I wish to retrieve the vpc peering connection id in boto, something that would be done by "aws ec2 describe-vpc-peering-connections". I couldn't locate its boto equivalent. Is it possible to retrieve it in boto ?
boto3 is different from the previous boto. Here is the solution in boto3:
import boto3
prevar = boto3.client('ec2')
var1 = prevar.describe_vpc_peering_connections()
print(var1)
In boto you would use boto.vpc.get_all_peering_connections(), as in:
import boto.vpc
c = boto.vpc.connect_to_region('us-east-1')
vpcs = c.get_all_vpcs()
vpc_peering_connection = c.create_vpc_peering_connection(vpcs[0].id, vpcs[1].id)
Get all vpc peering IDs
import boto.vpc
conn = boto.vpc.connect_to_region('us-east-1')
vpcpeering = conn.get_all_vpc_peering_connections()
for peering in vpcpeering:
print peering.id
If you know the accepter VPC id and requester vpc ID, you should get the vpc peering id by this way:
import boto.vpc
conn = boto.vpc.connect_to_region('us-east-1')
peering = conn.get_all_vpc_peering_connections(filters = {'accepter-vpc-info.vpc-id' = 'vpc-12345abc','requester-vpc-info.vpc-id' = 'vpc-cba54321'})[0]
print peering.id
If that's the only vpc peering in your environment, an easier way:
import boto.vpc
conn = boto.vpc.connect_to_region('us-east-1')
peering = conn.get_all_vpc_peering_connections()[0]
peering.id

### Work request
Copy the part of the VPC peering text that opens with the words "boto3 is different" and closes with "var1 = prevar.describe_vpc_peering_connections()", substituting "ec2_client" for every "prevar".

### Information provided
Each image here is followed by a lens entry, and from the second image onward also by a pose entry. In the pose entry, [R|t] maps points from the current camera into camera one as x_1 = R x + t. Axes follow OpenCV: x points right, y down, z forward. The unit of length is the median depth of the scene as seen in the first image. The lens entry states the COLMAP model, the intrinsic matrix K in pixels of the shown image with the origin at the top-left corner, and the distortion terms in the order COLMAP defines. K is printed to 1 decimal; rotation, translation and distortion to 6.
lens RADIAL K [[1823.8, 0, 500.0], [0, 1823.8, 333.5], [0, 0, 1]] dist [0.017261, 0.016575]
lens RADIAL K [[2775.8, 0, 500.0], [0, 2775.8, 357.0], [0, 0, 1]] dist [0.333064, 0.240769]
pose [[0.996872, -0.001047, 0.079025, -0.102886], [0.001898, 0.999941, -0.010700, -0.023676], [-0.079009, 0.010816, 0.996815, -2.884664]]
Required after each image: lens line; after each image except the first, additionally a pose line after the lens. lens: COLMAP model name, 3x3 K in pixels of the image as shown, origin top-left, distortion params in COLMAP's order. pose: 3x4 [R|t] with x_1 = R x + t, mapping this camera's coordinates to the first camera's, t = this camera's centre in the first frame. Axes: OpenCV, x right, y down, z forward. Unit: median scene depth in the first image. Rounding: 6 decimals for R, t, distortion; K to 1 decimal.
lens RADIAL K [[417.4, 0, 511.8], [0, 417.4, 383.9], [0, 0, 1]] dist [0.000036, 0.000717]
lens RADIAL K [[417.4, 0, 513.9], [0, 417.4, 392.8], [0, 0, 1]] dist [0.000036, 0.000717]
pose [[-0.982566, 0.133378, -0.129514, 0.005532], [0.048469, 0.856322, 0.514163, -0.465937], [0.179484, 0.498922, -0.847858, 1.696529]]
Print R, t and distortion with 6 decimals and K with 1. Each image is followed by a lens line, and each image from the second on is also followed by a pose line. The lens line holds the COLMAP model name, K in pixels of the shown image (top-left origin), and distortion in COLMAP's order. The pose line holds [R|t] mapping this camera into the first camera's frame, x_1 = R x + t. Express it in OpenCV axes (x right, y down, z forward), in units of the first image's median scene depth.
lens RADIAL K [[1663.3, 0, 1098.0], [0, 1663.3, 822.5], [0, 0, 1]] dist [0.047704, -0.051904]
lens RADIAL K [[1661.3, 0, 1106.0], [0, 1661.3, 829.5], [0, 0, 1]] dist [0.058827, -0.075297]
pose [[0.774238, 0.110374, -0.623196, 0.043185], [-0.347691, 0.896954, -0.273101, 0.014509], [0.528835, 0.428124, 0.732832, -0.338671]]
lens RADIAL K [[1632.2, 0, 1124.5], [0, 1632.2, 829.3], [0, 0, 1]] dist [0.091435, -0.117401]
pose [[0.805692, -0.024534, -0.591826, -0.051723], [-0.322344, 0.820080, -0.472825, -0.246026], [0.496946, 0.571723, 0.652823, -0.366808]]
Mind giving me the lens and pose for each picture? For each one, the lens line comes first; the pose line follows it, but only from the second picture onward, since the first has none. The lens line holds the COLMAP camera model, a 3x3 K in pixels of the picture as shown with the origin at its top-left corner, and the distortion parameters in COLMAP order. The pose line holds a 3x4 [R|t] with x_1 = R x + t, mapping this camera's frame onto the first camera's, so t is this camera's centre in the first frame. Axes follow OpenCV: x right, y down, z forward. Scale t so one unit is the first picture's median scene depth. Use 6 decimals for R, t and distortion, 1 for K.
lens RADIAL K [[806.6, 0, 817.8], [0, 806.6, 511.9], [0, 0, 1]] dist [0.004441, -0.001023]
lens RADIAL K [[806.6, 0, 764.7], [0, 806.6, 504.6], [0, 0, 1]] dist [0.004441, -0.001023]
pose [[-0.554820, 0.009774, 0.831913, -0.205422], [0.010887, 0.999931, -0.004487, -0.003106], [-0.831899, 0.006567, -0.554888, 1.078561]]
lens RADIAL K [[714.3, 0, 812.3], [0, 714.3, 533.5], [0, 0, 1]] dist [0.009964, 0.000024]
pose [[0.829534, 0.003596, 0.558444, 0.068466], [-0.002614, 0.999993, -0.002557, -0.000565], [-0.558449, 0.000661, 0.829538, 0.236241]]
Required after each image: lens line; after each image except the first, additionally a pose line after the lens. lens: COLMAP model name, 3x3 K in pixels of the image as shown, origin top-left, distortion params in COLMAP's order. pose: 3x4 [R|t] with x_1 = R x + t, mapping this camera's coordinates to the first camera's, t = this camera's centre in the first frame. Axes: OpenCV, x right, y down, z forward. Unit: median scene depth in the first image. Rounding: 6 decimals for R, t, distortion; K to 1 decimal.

### Output of the exercise
boto3 is different from the previous boto. Here is the solution in boto3:
import boto3
ec2_client = boto3.client('ec2')
var1 = ec2_client.describe_vpc_peering_connections()